Russian State Duma speaker says Navalny should thank Putin for saving his life, not blame him for an attempted assassination, as the Kremlin claims Navalny is working with the CIA
The speaker of the State Duma is convinced that Russian opposition figure Alexey Navalny is in fact a Western intelligence operative. Vyacheslav Volodin’s allegations follow an interview published on October 1 in the German newspaper Der Spiegel where Navalny said he holds Vladimir Putin directly responsible for the nerve-agent attack that nearly killed him in August. “I contend that Putin is behind this crime, and I can think of no other explanations for what happened,” the Russian oppositionist said, vowing to return home once his rehabilitation in Germany is done.
Speaker Volodin says Navalny should be thanking the Russian president, not blaming him (despite the fact that the Kremlin previously denied Putin’s role in the decision to permit Navalny’s medical evacuation):
Navalny is a shameless bastard. Putin saved his life. If the Western intelligence agencies were behind what happened to him, then his statement starts to make sense. Honestly, everyone saved him — from the pilots to the doctors to the president. Only a real sleazebag could make such statements.
In his remarks on Thursday, Volodin also complained that Germany’s supposed reluctance to cooperate with Russia in the investigation of Navalny’s poisoning is proof that Western countries “staged” the entire incident in order to “create tension” inside Russia as a means of limiting Moscow’s ability to “defend the sovereignty” of Belarus amid widespread protests against Alexander Lukashenko’s latest contested re-election.

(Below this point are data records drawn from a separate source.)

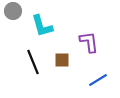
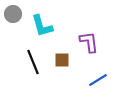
gray circle: moved 3 px down
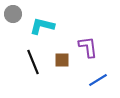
cyan L-shape: rotated 120 degrees clockwise
purple L-shape: moved 1 px left, 5 px down
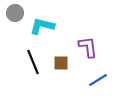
gray circle: moved 2 px right, 1 px up
brown square: moved 1 px left, 3 px down
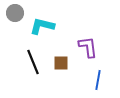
blue line: rotated 48 degrees counterclockwise
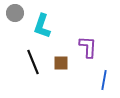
cyan L-shape: rotated 85 degrees counterclockwise
purple L-shape: rotated 10 degrees clockwise
blue line: moved 6 px right
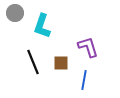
purple L-shape: rotated 20 degrees counterclockwise
blue line: moved 20 px left
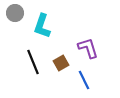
purple L-shape: moved 1 px down
brown square: rotated 28 degrees counterclockwise
blue line: rotated 36 degrees counterclockwise
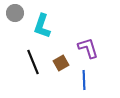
blue line: rotated 24 degrees clockwise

Update: In comments to journalists on Thursday, Kremlin spokesman Dmitry Peskov also accused Navalny of working with Western intelligence agencies, saying specifically that Navalny is currently cooperating with CIA specialists. Peskov also said the oppositonist’s claim that Vladimir Putin is to blame for his poisoning is “absolutely baseless and unacceptable.”
On August 20, Alexey Navalny became violently ill aboard a flight from Tomsk to Moscow. Pilots made an emergency landing in Omsk, where Navalny was hospitalized and immediately placed in a medically induced coma. Two days later, he was transferred aboard an air ambulance to Berlin, where German specialists later concluded that he had been exposed to a Novichok-class nerve agent. Russian officials maintain that they have no evidence that Navalny was poisoned. He regained consciousness on September 7 and was discharged from the hospital on September 22, though his full rehabilitation is expected to take several more weeks.